Zeedyk said promoting educational programs and raising awareness are important to fighting food insecurity on college campuses.
“Some people don’t even know what it means to be food insecure,” Thomas said. “Understanding that will give you a better look into food insecurity, especially at IU.”
Zeedyk said that IU Campus Kitchen is currently working with IU Dining to launch a program that allows the IU Campus Kitchen to take the dining halls’ leftover food and redistribute it to students. Zeedyk said that he hopes to see the program launch within the next two semesters.

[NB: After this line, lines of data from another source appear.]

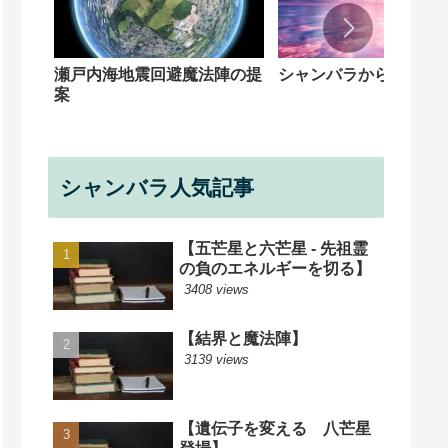
シャンバラからの回覧
瀬戸内海地震回避魔法陣の提
案
シャンバラ人気記事
【五芒星と六芒星 - 先祖霊
の負のエネルギーを切る】
3408 views
【結界と魔法陣】
3139 views
【遺伝子を変える 八芒星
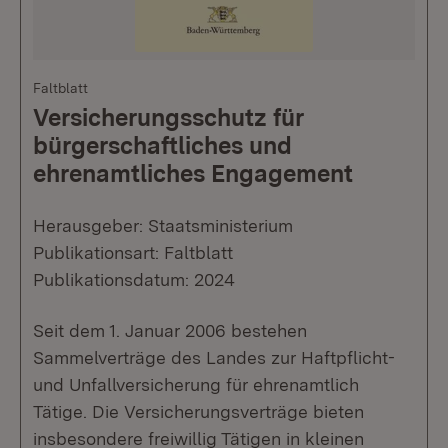
Faltblatt
Versicherungsschutz für
bürgerschaftliches und
ehrenamtliches Engagement
Herausgeber: Staatsministerium
Publikationsart: Faltblatt
Publikationsdatum: 2024
Seit dem 1. Januar 2006 bestehen
Sammelverträge des Landes zur Haftpflicht-
und Unfallversicherung für ehrenamtlich
Tätige. Die Versicherungsverträge bieten
insbesondere freiwillig Tätigen in kleinen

The IU Food Institute is also working to promote sustainable and reliable food sources through The Real Food Challenge. The Real Food Challenge is a national organization that provides colleges and universities with resources aimed at developing sustainable, local, fair and humane food sources. The standards constituting “real food” includes being local/community based, humane, fairly traded and ecologically sound.
According to Jodee Smith, assistant director of the IU Food Institute, in the 2014 fiscal year, the year that the first Real Food Calculator was initiated at IU, only 3.8% of food qualified as “real food.”
“For many years, the IU Food Institute, engaged faculty, passionate student interns, and campus co-leaders like IU Dining and Sustain IU have worked to promote the Real Food Challenge on campus and to shift food procurement to suppliers who meet sustainability standards,” Smith said in an email.
Smith said from 2017 to 2020, IU increased its purchasing of foods that qualify as “real foods” from 5.59% to 13.10% of expenditures, which totaled $1.87 million. Smith said despite efforts from students and supporting campus groups, like IU Food institute, there has been little commitment from campus leadership on sustainable food purchasing either by committing to the Real Food Challenge standards, or through the creation of a university specific sustainable food purchasing standard.
IU’s current sustainable purchasing policy does not directly address food purchases. Instead, it states the university will avoid wood or paper products derived from old growth forests and that all energy consuming products, appliances and equipment purchased should be Energy Star qualified “whenever possible or practical.”